* _Directions for this task_
Reproduce all of the material below character for character, keeping every line break and blank line in place.

....

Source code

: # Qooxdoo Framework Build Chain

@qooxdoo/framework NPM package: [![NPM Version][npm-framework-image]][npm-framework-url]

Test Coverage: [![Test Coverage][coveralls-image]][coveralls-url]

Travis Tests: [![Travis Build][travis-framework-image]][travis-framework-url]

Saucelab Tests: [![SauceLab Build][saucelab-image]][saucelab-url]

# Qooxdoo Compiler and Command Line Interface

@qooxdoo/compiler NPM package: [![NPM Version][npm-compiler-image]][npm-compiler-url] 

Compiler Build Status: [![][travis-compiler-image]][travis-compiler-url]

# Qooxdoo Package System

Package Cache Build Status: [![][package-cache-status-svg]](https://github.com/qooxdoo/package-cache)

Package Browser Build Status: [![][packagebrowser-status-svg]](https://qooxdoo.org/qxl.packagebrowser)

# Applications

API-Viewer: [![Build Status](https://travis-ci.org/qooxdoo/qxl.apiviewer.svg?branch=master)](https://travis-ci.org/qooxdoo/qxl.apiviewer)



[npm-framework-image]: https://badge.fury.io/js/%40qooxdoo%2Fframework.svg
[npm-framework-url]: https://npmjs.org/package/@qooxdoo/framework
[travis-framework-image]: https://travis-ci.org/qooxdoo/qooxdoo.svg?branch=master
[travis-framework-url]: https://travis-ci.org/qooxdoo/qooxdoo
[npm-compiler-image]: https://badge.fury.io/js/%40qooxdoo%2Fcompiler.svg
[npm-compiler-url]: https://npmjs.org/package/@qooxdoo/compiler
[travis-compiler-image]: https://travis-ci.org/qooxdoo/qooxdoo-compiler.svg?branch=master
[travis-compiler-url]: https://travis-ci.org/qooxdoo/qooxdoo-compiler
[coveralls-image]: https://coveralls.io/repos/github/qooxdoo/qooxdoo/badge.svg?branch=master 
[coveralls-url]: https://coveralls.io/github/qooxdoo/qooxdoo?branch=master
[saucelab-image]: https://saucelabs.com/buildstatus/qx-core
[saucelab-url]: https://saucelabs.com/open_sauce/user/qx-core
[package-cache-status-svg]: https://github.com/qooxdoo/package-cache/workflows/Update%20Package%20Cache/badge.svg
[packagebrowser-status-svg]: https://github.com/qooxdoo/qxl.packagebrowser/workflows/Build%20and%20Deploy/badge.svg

....

* _Solution for this exercise_
Source code

: # Qooxdoo Framework Build Chain

@qooxdoo/framework NPM package: [![NPM Version][npm-framework-image]][npm-framework-url]

Test Coverage: [![Test Coverage][coveralls-image]][coveralls-url]

Travis Tests: [![Travis Build][travis-framework-image]][travis-framework-url]

Saucelab Tests: [![SauceLab Build][saucelab-image]][saucelab-url]

# Qooxdoo Compiler and Command Line Interface

@qooxdoo/compiler NPM package: [![NPM Version][npm-compiler-image]][npm-compiler-url] 

Compiler Build Status: [![][travis-compiler-image]][travis-compiler-url]

# Qooxdoo Package System

Package Cache Build Status: [![][package-cache-status-svg]](https://github.com/qooxdoo/package-cache)

Package Browser Build Status: [![][packagebrowser-status-svg]](https://qooxdoo.org/qxl.packagebrowser)

# Applications

API-Viewer: [![Build Status](https://travis-ci.org/qooxdoo/qxl.apiviewer.svg?branch=master)](https://travis-ci.org/qooxdoo/qxl.apiviewer)



[npm-framework-image]: https://badge.fury.io/js/%40qooxdoo%2Fframework.svg
[npm-framework-url]: https://npmjs.org/package/@qooxdoo/framework
[travis-framework-image]: https://travis-ci.org/qooxdoo/qooxdoo.svg?branch=master
[travis-framework-url]: https://travis-ci.org/qooxdoo/qooxdoo
[npm-compiler-image]: https://badge.fury.io/js/%40qooxdoo%2Fcompiler.svg
[npm-compiler-url]: https://npmjs.org/package/@qooxdoo/compiler
[travis-compiler-image]: https://travis-ci.org/qooxdoo/qooxdoo-compiler.svg?branch=master
[travis-compiler-url]: https://travis-ci.org/qooxdoo/qooxdoo-compiler
[coveralls-image]: https://coveralls.io/repos/github/qooxdoo/qooxdoo/badge.svg?branch=master 
[coveralls-url]: https://coveralls.io/github/qooxdoo/qooxdoo?branch=master
[saucelab-image]: https://saucelabs.com/buildstatus/qx-core
[saucelab-url]: https://saucelabs.com/open_sauce/user/qx-core
[package-cache-status-svg]: https://github.com/qooxdoo/package-cache/workflows/Update%20Package%20Cache/badge.svg
[packagebrowser-status-svg]: https://github.com/qooxdoo/qxl.packagebrowser/workflows/Build%20and%20Deploy/badge.svg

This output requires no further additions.